_Aufgabenstellung_
a) Wer hat laut dem Textauszug Regie geführt und das Drehbuch geschrieben?
b) Welche Eigenschaften spricht der Textauszug Margaret in dem Satz ab, der mit „Sie ist weder“ beginnt? Nenne alle.
c) Gib den Abschnitt aus dem Textauszug wortgetreu wieder, der mit „Deshalb ist es“ beginnt und bis einschließlich „diesem Mann verbindet.“ reicht.

_Textauszug_

========================

Tja, Regisseur und Drehbuchautor Andrew Semans nimmt sich Zeit, um den Zuseher:innen zu zeigen, wie sehr Margaret im Leben steht und wie sehr sie auf der Gewinner:innenseite steht. Viele kleine Szenen, die das sehr deutlich machen. Dabei ist vor allem eines ersichtlich: Margaret ist immer positiv. Sie ist weder überheblich, noch hasst sie Männer, noch ist sie bösartig zu jemanden. Tatsächlich denke ich, dass sie als Person gezeigt wird, mit der man grundsätzlich gern Zeit verbringen würde. Sie hat alles unter Kontrolle, aber auf eine an sich sympathische Art und Weise.

Deshalb ist es auch so schräg und irritierend, als sie einfach nur durch den Anblick des Profils eines Mannes, den sie erkennt, so aus der Bahn geworfen wird, dass sie eine richtige Panikattacke hat, herumstolpert und eines mit Sicherheit nicht mehr hat: Die Kontrolle. Es dauert seine Zeit, bis Margaret sich so weit öffnet (wenn ich das mal so nennen darf), dass sie jemanden erzählt, was passiert ist und was sie mit diesem Mann verbindet.

========================

_Auflistung_
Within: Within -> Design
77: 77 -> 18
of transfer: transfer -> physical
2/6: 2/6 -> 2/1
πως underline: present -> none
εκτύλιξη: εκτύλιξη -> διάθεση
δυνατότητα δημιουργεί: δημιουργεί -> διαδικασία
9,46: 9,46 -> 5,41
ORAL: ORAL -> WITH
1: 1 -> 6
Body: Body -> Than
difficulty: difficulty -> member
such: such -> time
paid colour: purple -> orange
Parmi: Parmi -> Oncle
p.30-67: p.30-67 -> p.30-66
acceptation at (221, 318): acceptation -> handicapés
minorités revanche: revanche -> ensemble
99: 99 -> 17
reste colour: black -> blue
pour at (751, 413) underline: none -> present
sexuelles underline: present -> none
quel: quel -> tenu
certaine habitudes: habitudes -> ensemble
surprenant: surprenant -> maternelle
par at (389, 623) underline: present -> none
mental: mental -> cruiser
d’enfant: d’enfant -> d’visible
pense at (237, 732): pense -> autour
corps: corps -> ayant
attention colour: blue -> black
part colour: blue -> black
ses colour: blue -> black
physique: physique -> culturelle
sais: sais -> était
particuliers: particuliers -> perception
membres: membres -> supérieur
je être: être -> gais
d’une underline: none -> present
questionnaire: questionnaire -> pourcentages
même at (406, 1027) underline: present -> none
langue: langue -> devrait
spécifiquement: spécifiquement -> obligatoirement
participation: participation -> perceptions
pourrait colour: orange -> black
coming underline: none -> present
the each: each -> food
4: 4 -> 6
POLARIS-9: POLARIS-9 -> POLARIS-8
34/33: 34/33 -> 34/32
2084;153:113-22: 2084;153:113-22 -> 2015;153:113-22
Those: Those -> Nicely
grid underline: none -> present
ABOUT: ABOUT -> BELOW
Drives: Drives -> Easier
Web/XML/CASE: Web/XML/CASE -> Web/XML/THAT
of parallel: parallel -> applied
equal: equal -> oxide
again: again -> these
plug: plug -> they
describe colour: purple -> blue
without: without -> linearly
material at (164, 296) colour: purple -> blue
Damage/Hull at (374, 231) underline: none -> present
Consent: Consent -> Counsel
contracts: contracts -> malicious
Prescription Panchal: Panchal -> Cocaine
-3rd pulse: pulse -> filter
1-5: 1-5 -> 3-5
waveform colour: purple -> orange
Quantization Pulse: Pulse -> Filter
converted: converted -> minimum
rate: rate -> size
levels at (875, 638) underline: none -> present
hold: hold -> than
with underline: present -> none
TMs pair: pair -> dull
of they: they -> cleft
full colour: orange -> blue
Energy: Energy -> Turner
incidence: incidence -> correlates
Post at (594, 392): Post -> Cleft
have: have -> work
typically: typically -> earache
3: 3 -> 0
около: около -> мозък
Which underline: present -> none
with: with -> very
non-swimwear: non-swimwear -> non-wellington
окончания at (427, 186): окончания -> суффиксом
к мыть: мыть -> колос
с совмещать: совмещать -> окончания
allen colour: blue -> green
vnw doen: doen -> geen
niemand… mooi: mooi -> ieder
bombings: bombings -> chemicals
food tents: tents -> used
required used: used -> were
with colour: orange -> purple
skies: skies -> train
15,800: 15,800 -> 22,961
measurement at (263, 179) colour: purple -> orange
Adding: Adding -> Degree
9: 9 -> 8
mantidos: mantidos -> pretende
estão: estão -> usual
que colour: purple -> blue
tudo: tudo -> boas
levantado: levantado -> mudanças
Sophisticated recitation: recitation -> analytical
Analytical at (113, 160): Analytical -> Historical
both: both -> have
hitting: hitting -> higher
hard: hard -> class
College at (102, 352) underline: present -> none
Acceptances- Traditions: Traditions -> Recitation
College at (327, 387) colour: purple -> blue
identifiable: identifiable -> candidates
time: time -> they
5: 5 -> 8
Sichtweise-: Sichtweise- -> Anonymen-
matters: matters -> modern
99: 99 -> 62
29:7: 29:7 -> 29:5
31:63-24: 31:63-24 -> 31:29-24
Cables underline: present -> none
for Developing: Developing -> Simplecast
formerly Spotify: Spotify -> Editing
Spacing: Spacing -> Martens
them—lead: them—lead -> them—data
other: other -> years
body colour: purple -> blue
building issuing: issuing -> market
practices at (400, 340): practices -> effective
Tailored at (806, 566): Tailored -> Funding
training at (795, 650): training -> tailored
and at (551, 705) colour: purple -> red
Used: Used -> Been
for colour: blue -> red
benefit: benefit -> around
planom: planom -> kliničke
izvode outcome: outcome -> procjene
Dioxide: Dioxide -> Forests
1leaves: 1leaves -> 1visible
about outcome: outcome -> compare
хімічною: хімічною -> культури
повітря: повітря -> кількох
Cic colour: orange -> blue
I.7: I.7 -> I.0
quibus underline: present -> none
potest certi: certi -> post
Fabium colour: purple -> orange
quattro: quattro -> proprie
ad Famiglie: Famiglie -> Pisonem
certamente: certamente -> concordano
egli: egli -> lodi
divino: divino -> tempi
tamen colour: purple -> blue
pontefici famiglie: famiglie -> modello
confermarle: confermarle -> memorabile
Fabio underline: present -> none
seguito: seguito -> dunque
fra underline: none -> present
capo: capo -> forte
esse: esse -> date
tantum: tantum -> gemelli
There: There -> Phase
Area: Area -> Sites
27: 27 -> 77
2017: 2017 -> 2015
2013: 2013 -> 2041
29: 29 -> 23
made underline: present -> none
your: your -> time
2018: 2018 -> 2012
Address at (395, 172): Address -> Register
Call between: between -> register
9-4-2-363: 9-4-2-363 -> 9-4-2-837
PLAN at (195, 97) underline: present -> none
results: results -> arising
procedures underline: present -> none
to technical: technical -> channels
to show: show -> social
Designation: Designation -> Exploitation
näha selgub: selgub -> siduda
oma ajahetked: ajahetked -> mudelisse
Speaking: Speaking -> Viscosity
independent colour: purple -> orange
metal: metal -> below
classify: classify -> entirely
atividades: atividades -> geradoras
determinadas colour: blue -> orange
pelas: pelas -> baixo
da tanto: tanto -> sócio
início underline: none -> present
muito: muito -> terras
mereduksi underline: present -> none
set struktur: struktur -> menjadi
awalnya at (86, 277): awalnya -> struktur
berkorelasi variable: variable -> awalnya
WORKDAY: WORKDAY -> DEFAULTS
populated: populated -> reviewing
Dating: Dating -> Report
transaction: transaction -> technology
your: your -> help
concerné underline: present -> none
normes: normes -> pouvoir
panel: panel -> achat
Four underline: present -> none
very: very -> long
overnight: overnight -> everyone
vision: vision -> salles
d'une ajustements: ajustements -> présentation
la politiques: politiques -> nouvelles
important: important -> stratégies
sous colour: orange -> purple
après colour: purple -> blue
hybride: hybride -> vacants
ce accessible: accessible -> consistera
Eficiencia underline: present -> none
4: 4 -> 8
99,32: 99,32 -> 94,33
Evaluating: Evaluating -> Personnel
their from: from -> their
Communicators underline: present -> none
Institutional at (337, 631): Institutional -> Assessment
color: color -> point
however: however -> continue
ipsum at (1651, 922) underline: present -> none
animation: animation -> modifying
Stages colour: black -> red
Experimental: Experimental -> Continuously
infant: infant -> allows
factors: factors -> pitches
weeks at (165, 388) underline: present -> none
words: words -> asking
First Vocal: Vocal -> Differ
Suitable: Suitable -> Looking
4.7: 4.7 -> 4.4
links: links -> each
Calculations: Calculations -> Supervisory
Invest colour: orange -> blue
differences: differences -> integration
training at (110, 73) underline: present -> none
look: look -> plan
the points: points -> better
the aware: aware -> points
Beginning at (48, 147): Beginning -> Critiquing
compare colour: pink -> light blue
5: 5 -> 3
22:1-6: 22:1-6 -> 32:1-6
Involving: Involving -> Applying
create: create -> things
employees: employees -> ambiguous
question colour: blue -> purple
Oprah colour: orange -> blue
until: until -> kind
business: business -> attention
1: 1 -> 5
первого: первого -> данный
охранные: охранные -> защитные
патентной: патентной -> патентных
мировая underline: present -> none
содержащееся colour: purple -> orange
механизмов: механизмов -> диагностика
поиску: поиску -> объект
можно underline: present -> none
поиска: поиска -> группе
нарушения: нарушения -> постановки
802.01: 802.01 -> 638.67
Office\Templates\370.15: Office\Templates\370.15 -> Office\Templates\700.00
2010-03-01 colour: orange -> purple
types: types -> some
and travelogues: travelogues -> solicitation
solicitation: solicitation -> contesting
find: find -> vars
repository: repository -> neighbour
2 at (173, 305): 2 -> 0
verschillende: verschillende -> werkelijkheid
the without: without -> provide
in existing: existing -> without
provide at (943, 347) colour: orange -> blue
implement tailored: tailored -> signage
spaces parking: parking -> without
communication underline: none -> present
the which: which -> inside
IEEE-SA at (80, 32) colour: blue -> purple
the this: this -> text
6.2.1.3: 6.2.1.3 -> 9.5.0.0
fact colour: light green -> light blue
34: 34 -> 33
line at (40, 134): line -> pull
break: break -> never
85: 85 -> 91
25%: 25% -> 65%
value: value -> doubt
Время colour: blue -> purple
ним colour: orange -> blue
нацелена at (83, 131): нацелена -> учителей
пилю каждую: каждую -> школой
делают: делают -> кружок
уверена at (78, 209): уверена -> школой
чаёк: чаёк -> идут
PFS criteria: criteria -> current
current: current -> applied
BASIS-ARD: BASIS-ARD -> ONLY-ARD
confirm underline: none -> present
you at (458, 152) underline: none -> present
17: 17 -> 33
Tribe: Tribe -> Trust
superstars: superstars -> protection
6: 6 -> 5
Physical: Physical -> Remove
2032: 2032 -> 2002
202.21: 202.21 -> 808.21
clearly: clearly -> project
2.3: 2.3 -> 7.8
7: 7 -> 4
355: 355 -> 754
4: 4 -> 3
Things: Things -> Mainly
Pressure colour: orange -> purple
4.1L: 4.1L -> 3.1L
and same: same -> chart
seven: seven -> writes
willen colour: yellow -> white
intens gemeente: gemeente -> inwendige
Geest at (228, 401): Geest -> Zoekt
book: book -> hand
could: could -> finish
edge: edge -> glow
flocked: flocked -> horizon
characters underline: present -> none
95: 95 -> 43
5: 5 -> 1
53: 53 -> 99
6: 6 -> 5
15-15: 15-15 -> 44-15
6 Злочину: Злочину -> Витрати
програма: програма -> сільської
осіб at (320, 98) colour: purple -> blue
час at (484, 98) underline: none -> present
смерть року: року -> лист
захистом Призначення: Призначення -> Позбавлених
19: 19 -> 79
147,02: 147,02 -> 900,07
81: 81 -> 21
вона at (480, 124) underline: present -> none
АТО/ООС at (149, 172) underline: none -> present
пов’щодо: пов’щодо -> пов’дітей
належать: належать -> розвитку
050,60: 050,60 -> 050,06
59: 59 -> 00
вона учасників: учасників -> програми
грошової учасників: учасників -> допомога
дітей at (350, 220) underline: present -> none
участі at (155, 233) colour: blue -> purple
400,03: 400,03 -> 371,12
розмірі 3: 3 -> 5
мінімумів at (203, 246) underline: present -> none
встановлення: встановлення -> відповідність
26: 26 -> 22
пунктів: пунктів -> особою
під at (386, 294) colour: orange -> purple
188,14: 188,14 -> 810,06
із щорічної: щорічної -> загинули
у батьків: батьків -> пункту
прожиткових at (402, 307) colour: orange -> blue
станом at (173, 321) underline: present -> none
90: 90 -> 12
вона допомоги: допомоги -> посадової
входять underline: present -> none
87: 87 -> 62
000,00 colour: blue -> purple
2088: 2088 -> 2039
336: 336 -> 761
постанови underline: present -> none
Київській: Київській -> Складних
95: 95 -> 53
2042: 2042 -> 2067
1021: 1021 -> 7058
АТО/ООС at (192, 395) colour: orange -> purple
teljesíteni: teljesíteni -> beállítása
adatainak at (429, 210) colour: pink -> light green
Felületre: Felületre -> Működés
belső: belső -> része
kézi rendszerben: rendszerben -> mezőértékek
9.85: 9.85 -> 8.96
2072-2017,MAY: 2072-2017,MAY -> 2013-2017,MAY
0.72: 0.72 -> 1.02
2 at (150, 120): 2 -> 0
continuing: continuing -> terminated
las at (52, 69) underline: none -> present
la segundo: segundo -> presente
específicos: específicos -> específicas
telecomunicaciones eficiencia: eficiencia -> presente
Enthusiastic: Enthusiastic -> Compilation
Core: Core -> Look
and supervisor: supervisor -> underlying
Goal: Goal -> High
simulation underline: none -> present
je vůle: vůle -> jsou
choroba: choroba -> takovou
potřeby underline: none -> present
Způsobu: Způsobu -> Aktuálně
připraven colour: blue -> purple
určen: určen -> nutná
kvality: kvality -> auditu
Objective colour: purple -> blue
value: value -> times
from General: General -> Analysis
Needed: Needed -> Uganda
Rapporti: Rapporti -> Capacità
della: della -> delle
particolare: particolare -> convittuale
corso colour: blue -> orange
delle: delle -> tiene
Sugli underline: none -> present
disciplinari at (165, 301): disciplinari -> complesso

========================

_Lösungen_
a) Andrew Semans

b)
- Sie ist nicht überheblich.
- Sie hasst keine Männer.
- Sie ist zu niemandem bösartig.

c)
Deshalb ist es auch so schräg und irritierend, als sie einfach nur durch den Anblick des Profils eines Mannes, den sie erkennt, so aus der Bahn geworfen wird, dass sie eine richtige Panikattacke hat, herumstolpert und eines mit Sicherheit nicht mehr hat: Die Kontrolle. Es dauert seine Zeit, bis Margaret sich so weit öffnet (wenn ich das mal so nennen darf), dass sie jemanden erzählt, was passiert ist und was sie mit diesem Mann verbindet.